If anyone has any ideas of how this could be accomplished i would appreciate the replies.
rjbull:
Are you saying the following?
1) Usually, nothing much happens
2) Corporate demand a report anyway
3) Corporate further demand said report be written as if the nothing much that barely happened was an exciting event worthy of poetic response
4) Corporate never read the reports
If so, I'd consider Corporate to be stuffed with supernumaries engaged in making work for other people, to justify their own existence. A bit of culling is indicated.
However, if you must endure this silly situation, you might possibly get at least part way with mouser's Form Letter Machine:
The Form Letter Machine is a program that will help you to write letters and emails by mixing and matching from pre-written paragraphs.
It's useful for people who regularly need to send out emails which include different components in different circumstances. For example if you field technical support requests, or if you need to reply to various inquiries, etc.
--- End quote ---
Someone would have to write a multitude of templates in the first place, and I also wonder if FLM's variables are sufficiently sophisticated. Besides, you seem to need something like FLM cross-bred with one of the Corporate Bullshit Generators you can find on the Web.
FLM's Help quotes only one similar program, a commercial one: Blitzdocs:
Blitzdocs is the fastest and most powerful document automation and document assembly software. It helps you quickly design and generate common and specialized documents and forms for a variety of purposes, including agreements, invoices, letters, etc.
Document assembly, at the most basic level, is the creation of new, complete documents from the combination of 1) new, and 2) existing information.
Reusing existing information is more efficient than retyping the information into the computer. Although document assembly may take on many forms, it is this basic concept that makes it so appealing to law firms.
Why do I need it? To save time and money by lowering the overhead of document production and its staffing.
--- End quote ---
questorfla:
Yes, this was a REAL post and I thank you for your info.
I THOUGHT I had seen something somewhere on the site that would do something like this. I am sure it was probably Mousers product. Many thanks for sending me that link to it.

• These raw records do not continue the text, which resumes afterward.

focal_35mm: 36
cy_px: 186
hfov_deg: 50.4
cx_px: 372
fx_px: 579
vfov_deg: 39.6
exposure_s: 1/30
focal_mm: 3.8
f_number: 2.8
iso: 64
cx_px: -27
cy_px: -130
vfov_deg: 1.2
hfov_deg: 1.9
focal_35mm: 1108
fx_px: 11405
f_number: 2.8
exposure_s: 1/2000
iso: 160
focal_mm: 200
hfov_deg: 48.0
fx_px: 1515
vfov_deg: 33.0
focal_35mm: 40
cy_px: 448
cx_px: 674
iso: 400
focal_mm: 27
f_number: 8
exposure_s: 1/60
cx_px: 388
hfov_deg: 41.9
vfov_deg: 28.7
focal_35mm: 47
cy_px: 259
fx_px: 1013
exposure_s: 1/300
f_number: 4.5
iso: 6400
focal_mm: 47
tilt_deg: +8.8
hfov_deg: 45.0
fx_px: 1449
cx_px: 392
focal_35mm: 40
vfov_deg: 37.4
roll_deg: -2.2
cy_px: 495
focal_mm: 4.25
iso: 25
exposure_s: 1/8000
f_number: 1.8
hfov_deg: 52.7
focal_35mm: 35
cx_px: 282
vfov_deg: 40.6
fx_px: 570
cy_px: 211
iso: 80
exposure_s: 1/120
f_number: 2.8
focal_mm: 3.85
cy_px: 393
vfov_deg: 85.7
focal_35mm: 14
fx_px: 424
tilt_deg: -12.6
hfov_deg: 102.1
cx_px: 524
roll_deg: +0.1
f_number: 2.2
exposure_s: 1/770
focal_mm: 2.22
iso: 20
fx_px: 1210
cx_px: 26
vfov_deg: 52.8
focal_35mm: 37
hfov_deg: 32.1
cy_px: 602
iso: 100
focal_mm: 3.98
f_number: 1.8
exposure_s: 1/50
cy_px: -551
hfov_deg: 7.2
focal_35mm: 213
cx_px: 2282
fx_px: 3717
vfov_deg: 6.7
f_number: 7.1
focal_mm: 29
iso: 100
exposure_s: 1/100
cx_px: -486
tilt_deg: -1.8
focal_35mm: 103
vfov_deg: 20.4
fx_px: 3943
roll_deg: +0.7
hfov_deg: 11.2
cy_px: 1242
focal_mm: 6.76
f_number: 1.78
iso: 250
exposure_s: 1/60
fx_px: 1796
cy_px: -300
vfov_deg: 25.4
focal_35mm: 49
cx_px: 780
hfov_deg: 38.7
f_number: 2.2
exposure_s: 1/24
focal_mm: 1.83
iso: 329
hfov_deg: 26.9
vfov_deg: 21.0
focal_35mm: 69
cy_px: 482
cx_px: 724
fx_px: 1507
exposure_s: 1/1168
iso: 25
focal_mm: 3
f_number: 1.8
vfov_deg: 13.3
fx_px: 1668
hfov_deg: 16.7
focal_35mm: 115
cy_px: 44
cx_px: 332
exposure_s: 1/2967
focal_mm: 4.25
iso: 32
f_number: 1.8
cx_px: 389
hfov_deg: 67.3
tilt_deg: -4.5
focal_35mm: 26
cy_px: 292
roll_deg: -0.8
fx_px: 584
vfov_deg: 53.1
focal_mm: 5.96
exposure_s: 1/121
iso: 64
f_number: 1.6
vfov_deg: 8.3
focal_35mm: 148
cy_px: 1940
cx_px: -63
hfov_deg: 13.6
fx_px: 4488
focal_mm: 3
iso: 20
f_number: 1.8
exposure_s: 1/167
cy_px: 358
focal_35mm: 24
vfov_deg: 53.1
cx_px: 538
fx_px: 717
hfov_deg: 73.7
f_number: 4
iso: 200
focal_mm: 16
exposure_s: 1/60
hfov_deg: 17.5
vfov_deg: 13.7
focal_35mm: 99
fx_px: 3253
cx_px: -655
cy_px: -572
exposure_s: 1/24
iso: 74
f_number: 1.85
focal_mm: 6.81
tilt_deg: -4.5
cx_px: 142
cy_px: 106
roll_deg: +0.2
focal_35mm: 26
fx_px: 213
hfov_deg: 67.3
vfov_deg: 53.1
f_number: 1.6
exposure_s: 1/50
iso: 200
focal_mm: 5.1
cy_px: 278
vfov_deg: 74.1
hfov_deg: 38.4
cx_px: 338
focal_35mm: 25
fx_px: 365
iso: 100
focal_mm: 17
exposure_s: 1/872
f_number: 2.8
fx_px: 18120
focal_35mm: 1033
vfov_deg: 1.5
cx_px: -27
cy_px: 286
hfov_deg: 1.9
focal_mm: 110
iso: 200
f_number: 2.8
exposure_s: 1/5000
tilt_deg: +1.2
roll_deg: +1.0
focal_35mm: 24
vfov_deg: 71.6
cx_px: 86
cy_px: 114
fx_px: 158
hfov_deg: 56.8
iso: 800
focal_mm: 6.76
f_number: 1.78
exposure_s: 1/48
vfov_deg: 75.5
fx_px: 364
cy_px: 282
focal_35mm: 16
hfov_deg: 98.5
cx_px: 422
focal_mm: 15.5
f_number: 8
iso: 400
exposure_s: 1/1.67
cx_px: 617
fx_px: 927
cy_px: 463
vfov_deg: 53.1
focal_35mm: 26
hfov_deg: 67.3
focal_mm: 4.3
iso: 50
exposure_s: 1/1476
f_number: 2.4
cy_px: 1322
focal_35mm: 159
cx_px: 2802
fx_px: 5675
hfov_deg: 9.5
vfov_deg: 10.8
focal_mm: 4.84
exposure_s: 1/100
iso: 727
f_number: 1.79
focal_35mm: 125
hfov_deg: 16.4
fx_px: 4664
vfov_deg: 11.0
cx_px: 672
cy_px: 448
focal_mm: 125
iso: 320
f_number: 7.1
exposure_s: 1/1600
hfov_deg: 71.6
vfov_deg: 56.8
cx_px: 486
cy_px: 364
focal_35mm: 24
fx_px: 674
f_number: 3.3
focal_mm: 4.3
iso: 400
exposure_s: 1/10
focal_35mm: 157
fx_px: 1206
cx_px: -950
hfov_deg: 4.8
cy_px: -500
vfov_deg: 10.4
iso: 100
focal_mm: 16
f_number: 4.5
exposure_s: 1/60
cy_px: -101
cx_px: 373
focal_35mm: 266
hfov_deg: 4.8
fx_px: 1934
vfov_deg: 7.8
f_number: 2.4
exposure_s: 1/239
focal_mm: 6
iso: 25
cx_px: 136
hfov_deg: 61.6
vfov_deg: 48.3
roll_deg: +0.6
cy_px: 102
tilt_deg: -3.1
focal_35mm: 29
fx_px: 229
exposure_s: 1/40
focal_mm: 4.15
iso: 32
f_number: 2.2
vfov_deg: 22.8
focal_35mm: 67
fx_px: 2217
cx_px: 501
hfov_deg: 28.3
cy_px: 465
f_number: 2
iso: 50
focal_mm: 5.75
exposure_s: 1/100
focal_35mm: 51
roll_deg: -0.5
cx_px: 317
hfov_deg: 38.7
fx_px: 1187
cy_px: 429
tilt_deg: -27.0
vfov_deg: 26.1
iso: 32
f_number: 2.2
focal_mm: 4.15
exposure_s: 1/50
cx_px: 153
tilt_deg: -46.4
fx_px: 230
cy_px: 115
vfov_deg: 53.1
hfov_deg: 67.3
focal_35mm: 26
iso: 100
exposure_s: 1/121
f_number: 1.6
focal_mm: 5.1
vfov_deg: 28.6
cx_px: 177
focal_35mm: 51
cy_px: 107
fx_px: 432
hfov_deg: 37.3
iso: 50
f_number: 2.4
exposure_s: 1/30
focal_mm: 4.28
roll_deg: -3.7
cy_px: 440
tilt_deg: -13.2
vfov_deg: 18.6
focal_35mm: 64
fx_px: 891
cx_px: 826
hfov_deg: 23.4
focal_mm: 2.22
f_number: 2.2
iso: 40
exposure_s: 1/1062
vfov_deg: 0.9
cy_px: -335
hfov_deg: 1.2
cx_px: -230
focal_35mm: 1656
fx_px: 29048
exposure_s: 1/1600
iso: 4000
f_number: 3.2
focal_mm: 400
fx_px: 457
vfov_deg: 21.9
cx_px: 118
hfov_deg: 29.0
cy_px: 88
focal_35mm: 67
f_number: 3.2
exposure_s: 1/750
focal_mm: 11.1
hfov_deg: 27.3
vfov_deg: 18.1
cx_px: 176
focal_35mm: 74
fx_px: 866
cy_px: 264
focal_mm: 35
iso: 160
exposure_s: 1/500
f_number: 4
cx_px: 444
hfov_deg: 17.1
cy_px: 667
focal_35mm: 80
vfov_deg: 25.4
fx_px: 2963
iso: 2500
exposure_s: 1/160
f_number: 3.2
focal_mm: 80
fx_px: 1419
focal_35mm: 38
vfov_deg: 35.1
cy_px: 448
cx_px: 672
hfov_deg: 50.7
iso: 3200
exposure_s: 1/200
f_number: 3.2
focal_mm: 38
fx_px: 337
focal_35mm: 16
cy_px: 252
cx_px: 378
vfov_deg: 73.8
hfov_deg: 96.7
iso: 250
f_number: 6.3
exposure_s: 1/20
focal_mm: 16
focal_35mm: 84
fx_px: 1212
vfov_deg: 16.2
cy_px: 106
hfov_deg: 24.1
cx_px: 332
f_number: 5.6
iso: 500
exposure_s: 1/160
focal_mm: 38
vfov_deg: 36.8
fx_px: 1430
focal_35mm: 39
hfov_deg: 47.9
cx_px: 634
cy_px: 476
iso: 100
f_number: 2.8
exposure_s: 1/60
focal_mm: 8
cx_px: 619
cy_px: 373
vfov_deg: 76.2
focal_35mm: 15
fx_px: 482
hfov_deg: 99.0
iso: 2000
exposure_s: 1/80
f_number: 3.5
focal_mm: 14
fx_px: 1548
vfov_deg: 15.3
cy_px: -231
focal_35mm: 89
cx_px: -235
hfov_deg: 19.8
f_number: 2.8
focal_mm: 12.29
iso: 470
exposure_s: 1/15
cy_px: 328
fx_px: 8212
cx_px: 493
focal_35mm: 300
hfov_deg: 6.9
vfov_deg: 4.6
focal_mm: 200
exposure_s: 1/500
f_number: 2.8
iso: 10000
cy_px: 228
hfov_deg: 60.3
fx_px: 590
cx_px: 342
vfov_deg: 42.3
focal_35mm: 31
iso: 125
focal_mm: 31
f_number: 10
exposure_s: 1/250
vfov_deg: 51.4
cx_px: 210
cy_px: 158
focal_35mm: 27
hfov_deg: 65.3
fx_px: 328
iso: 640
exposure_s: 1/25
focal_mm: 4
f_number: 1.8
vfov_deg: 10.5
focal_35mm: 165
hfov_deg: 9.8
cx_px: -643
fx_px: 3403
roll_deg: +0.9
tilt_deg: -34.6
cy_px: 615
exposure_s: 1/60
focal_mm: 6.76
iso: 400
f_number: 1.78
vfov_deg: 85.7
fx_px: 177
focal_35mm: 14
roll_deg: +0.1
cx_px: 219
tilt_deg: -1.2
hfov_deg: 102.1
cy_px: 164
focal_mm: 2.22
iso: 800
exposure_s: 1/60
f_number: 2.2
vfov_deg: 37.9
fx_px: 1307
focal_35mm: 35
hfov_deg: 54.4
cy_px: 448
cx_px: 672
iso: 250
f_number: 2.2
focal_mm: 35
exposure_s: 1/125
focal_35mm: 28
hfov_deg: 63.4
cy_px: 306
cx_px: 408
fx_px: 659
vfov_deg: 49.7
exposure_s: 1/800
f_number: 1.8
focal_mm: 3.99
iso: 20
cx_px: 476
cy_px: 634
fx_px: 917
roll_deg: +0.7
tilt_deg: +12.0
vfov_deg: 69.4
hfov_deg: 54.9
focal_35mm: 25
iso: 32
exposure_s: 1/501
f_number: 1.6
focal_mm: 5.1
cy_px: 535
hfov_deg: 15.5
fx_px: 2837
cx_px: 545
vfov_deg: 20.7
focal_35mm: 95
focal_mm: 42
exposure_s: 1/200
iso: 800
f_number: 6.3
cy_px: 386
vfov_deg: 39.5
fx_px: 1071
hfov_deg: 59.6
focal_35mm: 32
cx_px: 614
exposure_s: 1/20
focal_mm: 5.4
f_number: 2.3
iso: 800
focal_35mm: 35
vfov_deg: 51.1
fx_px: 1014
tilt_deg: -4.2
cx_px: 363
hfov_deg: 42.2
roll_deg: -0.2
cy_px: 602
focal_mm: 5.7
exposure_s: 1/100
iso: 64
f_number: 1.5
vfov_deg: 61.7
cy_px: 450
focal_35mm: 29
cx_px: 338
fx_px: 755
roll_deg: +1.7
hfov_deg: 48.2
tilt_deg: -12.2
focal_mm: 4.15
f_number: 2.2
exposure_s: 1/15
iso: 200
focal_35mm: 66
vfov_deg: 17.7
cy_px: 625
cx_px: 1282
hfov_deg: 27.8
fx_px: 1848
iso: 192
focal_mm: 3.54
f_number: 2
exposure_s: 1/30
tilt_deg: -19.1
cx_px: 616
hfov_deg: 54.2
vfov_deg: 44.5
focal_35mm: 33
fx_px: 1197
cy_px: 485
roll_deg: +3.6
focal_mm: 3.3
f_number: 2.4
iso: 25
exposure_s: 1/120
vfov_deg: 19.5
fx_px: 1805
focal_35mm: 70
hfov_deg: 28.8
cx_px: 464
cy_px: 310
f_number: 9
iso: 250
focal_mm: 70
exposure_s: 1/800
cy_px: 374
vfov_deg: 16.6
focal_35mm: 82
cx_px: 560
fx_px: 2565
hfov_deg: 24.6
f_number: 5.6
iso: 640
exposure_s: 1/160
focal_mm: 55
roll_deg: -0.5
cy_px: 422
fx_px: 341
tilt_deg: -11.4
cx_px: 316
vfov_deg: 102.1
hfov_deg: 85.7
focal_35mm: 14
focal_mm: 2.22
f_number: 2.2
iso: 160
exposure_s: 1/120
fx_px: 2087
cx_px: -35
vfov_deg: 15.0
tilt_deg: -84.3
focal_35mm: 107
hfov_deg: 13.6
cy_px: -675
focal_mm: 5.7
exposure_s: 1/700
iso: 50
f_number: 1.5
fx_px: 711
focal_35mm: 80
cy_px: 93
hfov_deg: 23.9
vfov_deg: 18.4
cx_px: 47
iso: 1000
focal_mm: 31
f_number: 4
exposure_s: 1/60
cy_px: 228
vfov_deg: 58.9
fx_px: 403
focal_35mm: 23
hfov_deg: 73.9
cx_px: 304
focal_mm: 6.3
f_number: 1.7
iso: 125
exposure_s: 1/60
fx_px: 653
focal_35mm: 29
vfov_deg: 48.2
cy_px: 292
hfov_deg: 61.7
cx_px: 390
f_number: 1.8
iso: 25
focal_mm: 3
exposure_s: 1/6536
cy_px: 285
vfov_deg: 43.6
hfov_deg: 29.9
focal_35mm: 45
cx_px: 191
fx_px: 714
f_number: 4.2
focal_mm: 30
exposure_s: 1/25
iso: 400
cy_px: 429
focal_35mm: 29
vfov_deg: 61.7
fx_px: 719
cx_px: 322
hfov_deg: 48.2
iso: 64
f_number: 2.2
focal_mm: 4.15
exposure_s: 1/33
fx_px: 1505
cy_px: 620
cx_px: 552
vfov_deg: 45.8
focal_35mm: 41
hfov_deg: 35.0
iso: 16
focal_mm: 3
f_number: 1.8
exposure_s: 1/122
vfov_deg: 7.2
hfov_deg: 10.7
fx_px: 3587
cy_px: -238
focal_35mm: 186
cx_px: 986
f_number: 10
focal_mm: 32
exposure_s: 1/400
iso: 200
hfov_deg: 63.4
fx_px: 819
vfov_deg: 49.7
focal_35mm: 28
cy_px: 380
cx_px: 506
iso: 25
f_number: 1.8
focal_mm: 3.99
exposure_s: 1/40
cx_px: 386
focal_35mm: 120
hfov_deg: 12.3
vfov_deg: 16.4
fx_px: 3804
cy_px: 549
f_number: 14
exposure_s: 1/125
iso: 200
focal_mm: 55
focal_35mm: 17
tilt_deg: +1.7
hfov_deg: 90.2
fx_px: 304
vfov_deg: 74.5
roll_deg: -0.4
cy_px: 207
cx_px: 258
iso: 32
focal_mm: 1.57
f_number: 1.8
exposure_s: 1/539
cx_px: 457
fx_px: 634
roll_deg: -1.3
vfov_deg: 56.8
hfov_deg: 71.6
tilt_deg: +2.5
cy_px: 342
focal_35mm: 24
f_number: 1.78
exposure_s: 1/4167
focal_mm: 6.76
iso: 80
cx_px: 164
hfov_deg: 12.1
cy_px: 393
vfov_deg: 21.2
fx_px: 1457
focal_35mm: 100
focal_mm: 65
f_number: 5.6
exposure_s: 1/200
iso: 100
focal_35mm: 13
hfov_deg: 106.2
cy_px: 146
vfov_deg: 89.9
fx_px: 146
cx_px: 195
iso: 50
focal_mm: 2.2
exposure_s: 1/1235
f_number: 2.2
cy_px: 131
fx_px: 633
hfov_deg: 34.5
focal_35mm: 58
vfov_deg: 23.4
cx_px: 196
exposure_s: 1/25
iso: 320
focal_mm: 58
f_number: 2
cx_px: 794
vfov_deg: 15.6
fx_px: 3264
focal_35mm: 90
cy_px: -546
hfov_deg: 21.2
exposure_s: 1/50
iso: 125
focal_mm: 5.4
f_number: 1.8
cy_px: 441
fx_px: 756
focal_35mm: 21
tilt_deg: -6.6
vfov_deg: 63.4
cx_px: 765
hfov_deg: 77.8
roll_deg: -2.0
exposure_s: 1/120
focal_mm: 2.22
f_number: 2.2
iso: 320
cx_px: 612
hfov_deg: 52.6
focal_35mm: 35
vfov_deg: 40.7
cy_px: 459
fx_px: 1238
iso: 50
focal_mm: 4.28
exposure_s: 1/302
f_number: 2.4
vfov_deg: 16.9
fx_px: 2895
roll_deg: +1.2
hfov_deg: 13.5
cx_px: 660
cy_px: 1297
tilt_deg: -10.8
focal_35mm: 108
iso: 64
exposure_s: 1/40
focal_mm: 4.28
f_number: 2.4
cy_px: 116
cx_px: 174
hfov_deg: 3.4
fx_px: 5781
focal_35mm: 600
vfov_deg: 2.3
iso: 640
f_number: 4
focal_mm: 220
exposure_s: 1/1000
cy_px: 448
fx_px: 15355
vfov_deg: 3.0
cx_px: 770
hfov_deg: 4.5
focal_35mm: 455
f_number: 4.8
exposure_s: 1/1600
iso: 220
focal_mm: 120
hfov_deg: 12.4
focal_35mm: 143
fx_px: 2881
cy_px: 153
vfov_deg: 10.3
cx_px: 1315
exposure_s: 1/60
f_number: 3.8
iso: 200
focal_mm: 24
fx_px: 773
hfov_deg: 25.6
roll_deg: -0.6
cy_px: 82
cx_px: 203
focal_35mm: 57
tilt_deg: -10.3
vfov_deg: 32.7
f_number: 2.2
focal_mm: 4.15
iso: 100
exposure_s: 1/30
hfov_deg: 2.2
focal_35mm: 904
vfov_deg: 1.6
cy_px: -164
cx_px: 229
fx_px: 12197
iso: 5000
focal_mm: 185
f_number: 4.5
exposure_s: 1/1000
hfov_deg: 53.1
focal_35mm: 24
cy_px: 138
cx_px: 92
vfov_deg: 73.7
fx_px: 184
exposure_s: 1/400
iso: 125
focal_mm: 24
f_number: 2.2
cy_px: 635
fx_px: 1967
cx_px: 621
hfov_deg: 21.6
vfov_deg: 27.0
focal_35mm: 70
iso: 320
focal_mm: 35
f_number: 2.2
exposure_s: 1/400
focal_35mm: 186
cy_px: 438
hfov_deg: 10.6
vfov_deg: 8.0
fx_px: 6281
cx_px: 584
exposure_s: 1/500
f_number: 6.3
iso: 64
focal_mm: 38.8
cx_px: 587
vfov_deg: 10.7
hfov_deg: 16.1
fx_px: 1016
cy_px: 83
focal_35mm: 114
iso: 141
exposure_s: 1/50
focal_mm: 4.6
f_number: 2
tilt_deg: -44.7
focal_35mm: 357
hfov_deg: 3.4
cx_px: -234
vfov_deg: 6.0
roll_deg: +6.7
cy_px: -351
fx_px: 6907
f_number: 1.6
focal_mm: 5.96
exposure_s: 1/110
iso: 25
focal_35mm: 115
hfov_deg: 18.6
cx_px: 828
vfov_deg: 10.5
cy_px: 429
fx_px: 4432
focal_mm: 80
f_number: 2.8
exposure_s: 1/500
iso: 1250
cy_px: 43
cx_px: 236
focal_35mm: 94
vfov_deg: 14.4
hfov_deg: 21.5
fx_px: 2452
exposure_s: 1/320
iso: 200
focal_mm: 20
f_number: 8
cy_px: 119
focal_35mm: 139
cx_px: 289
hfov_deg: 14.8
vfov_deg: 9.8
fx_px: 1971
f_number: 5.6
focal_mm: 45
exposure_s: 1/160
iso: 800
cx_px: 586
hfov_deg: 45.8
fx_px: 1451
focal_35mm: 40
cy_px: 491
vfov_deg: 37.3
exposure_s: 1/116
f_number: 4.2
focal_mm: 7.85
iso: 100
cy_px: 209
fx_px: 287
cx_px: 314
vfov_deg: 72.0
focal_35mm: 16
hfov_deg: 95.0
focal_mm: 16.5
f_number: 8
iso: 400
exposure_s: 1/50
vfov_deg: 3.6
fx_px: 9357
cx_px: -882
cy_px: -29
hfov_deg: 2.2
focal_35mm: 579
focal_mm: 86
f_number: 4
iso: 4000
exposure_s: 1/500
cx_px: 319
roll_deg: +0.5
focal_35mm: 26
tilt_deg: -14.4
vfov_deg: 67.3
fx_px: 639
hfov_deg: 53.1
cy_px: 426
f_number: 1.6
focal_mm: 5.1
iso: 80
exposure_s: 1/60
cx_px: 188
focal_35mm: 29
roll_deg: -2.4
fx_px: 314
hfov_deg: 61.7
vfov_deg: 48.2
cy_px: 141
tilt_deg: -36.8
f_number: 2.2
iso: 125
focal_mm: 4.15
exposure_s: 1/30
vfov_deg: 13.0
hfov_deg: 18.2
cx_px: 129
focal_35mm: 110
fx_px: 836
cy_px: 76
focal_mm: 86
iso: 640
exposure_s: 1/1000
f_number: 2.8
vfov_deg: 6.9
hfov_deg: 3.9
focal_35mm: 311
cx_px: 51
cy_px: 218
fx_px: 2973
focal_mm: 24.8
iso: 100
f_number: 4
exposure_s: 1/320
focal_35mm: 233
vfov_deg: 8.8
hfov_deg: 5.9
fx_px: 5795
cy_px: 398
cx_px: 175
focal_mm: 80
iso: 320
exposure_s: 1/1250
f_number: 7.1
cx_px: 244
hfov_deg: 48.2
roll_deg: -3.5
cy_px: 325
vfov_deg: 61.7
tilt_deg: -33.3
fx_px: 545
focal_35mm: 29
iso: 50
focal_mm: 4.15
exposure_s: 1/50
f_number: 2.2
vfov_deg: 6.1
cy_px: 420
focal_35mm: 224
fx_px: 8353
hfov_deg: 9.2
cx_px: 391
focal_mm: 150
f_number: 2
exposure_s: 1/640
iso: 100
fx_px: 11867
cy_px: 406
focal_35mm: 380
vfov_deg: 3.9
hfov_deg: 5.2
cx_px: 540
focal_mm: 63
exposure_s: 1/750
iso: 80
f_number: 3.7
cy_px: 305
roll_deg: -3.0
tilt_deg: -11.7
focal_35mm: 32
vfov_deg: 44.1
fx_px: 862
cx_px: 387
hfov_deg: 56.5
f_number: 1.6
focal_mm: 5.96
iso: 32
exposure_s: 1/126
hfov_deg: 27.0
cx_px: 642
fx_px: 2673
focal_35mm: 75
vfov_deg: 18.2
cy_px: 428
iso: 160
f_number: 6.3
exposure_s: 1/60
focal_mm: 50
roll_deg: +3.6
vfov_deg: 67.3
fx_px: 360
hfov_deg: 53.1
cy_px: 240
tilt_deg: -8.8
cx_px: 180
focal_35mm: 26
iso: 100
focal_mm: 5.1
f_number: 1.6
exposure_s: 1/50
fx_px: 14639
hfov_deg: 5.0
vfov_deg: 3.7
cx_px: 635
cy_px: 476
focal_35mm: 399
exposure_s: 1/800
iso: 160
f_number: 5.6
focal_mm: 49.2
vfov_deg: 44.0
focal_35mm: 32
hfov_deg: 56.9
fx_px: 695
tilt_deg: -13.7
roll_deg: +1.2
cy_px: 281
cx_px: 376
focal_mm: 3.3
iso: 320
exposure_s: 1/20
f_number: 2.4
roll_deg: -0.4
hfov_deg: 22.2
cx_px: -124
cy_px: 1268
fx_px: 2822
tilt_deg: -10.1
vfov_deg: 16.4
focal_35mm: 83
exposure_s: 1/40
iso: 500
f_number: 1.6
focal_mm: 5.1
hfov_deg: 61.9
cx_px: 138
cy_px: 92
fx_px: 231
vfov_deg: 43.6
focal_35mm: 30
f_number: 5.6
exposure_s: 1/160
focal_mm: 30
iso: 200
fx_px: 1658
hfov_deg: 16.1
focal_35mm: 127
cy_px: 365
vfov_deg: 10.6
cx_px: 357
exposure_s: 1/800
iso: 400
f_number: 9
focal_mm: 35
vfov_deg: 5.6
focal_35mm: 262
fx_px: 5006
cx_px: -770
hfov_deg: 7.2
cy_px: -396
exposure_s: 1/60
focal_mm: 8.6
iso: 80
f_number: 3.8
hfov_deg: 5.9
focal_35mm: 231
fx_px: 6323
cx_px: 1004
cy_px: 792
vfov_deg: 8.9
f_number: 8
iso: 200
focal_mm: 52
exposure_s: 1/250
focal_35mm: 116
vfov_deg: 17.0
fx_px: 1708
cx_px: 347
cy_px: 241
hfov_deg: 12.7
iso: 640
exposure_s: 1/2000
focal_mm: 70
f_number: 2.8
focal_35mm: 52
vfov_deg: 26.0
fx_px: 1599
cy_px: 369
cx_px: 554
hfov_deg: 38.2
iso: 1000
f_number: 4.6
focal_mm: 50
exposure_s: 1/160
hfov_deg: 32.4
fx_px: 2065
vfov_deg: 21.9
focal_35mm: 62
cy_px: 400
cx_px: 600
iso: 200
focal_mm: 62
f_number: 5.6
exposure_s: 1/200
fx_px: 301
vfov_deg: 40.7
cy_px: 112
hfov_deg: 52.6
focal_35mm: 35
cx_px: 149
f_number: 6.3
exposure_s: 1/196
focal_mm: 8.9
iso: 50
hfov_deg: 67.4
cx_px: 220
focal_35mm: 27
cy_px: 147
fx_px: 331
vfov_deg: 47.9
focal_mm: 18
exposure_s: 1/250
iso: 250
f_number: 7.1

And Yes, Corporate "IS" full of people who have WAYYY too much time on their hands and this is a good example of why everything is fast going to Heck in a Hand-basket!
Be that as it may, Yes, I DO have access to a nice treasure trove of "all the right things to say" that could be used to build a generic but general response for any given night only needing to change the name and dates in some places.
This will save a ton of time and probably prove the needless waste of making people go through this, much like those morning "meetings" before employees clock in where they are all given the "Rah Rah" treatment (on their own time).
I could give you other examples of but I know no one is really interested and i just thank you for taking the time to send me what you did.